In KGTN-ens, we calculate similarity for each of the m available graphs. Using a similar inner product approach, this is done the following way: \(f_{k,m}(\textbf{x}) = \textbf{x} \cdot \textbf{w}_{k,m}^{*}\), where \(\textbf{w}_{k,m}^{*}\) is the learned weight for the m-th graph. Then, the final result for class k has to be chosen. Such an approach is inspired by ensemble learning strategies, though we do not use weak learners in a strict sense. One of the main drawbacks of ensemble learning – the linear memory complexity with the proportional computational burden – is partially avoided, as only the part of the network is multiplied. Most importantly, the feature extractor, which often can be the largest component of modern architectures, is used only once. This enables us to fit several knowledge sources on proprietary GPUs (we used a single NVIDIA RTX 2080 Ti in our experiments). We propose two simple approaches for selecting the final result: mean and maximum. For the former, the result for class k is the mean of the m products:

$$\begin{aligned} f_{k}(\textbf{x}) = \frac{1}{M} \sum _{m=1}^{M} f_{k,m}(\textbf{x}). \end{aligned}$$
(13)

In ensemble learning literature, this would be called soft voting. The maximum approach is very similar:

$$\begin{aligned} f_{k}(\textbf{x}) = \max _{m=1}^{M} \left( f_{k,m}(\textbf{x}) \right) , \end{aligned}$$
(14)

In other words, we take the maximum of the similarities for each of the m available graphs.

-------

### WHAT THE TASK REQUIRES
Copy the KGTN-ens passage between "In ensemble learning" and "similarities for each of the m available graphs.", inclusive, substituting "averaging" for "soft voting". Work from the KGTN-ens passage alone.

Plotted data images
-------

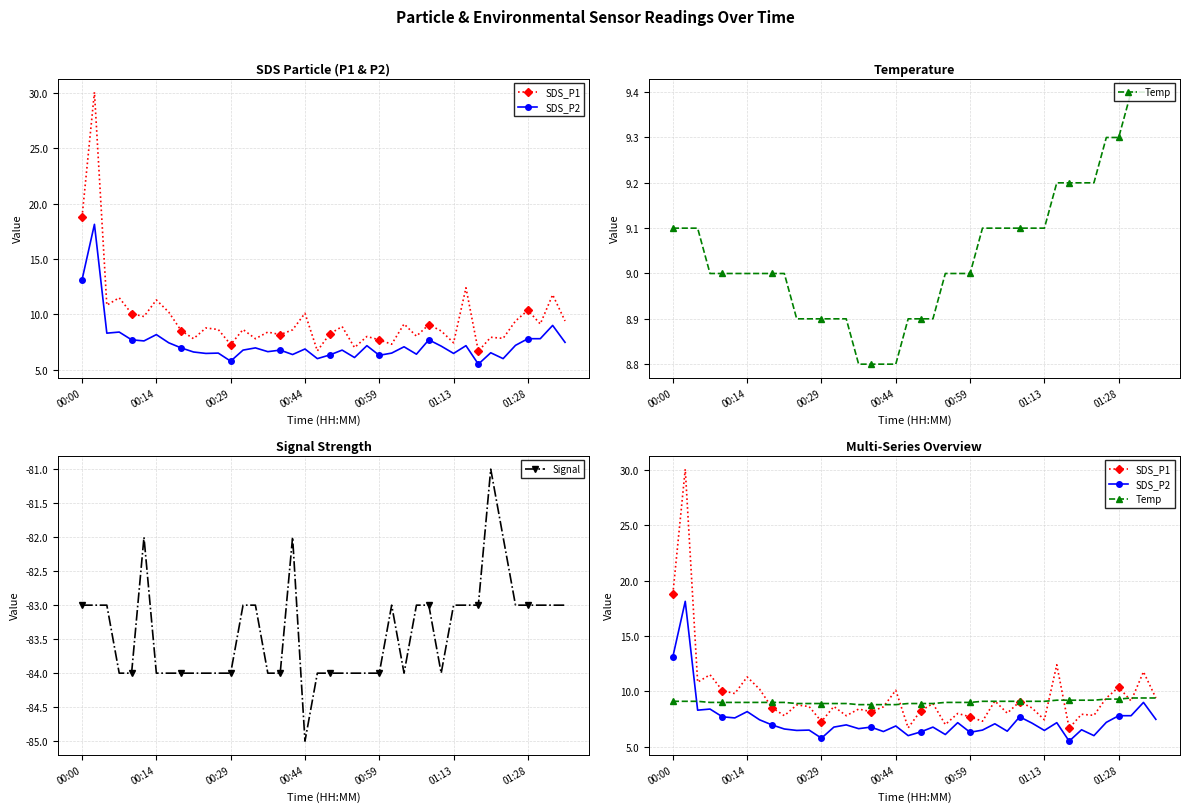

What is the value of the SDS_P2 point at the 3rd from the left?

8.3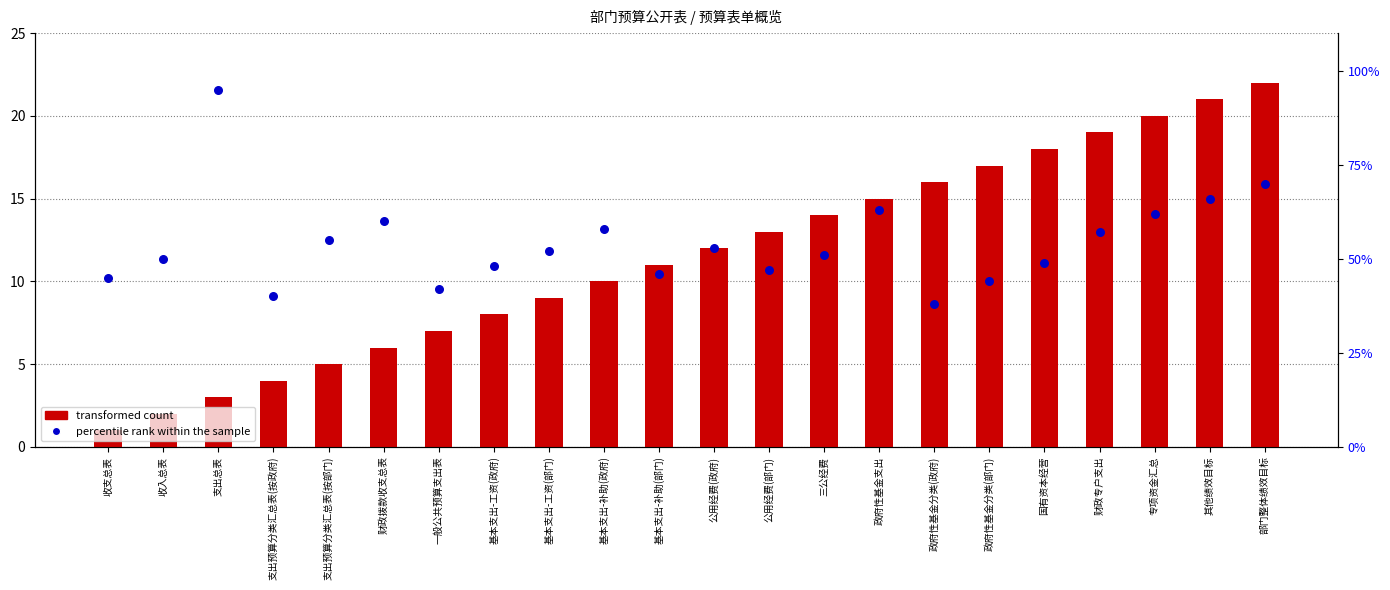

Which series has the widest spread of Y values?

percentile rank within the sample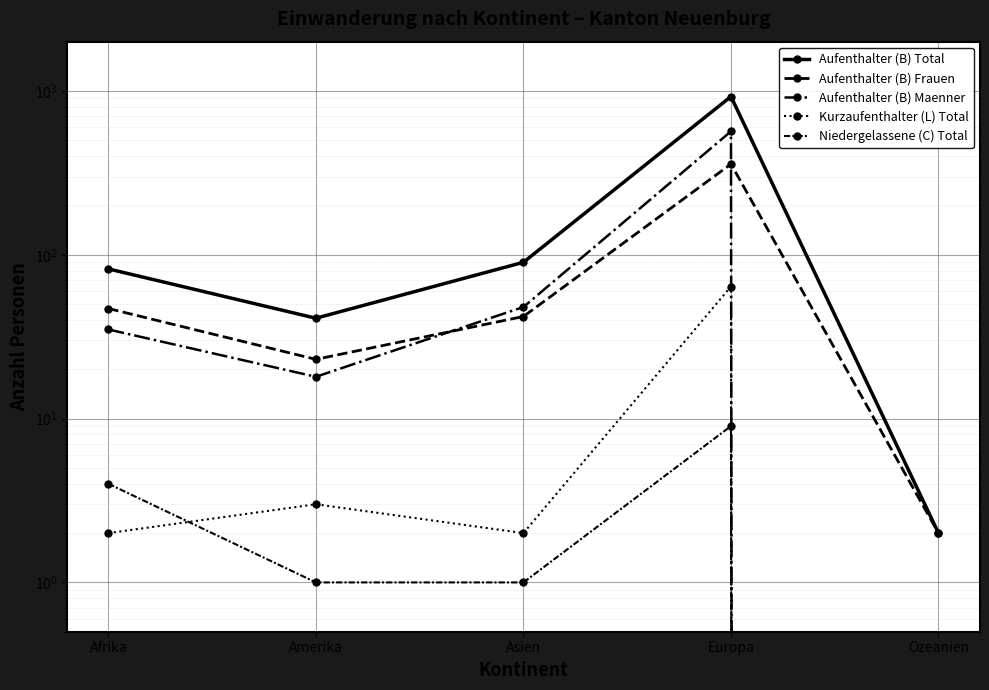

The value of Aufenthalter (B) Frauen at Asien is 42. True or false?

True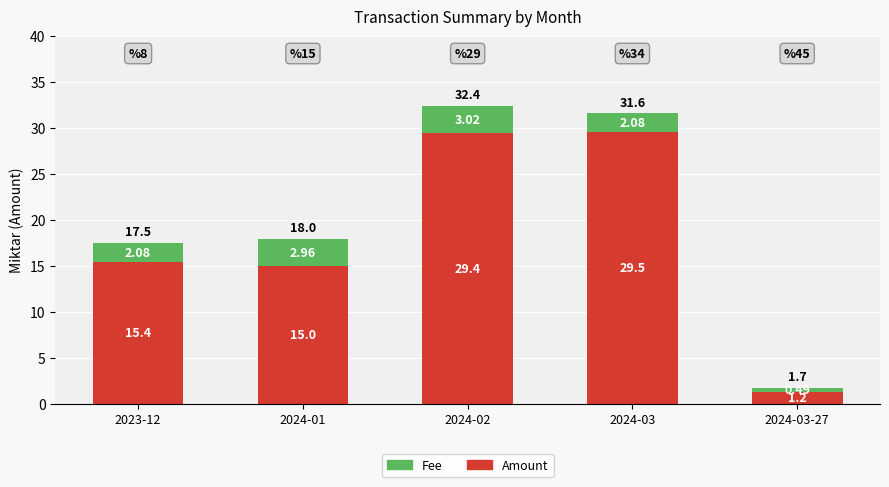

What is the difference between the Amount values at 2023-12 and 2024-01?

0.4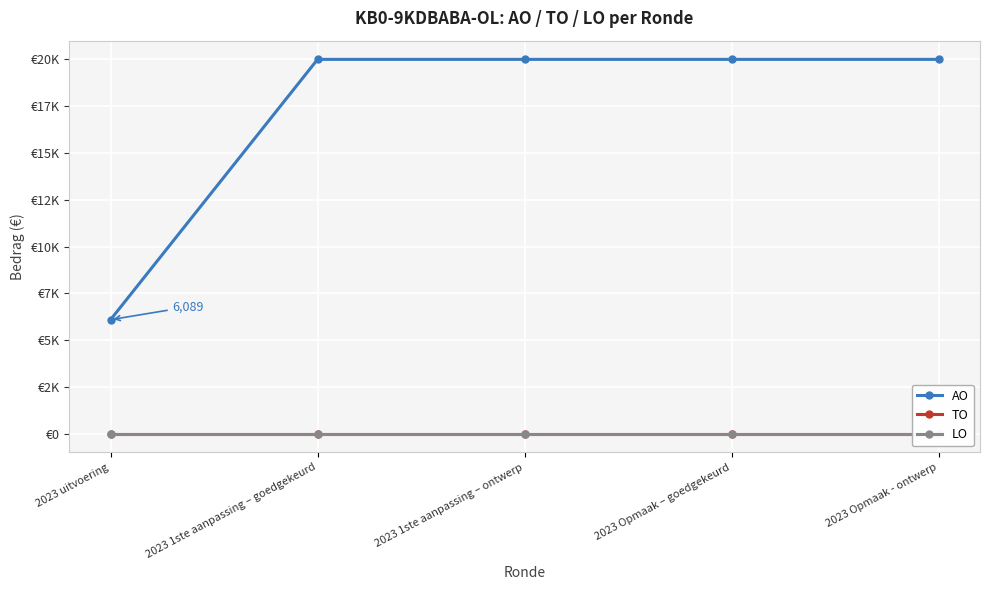

What is the label of the 2nd point from the left?

2023 1ste aanpassing – goedgekeurd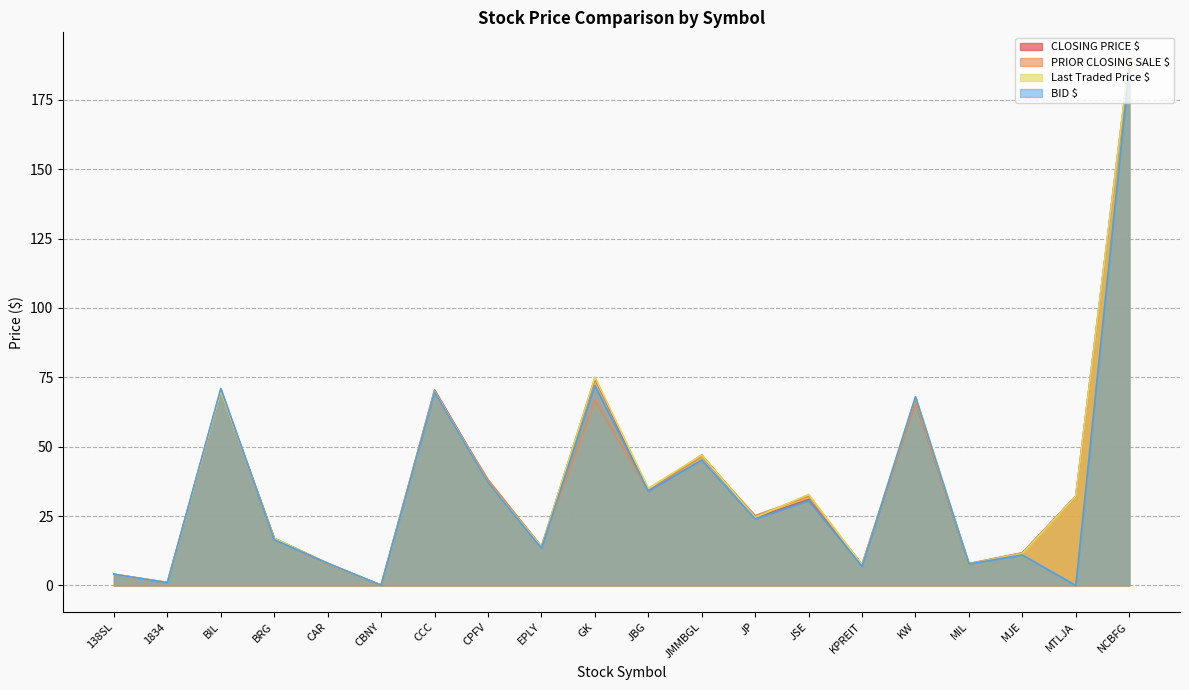

What is the difference between the highest and lowest values at CAR?

0.3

-------

### EXERCISE OUTPUT
In ensemble learning literature, this would be called averaging. The maximum approach is very similar:

$$\begin{aligned} f_{k}(\textbf{x}) = \max _{m=1}^{M} \left( f_{k,m}(\textbf{x}) \right) , \end{aligned}$$
(14)

In other words, we take the maximum of the similarities for each of the m available graphs.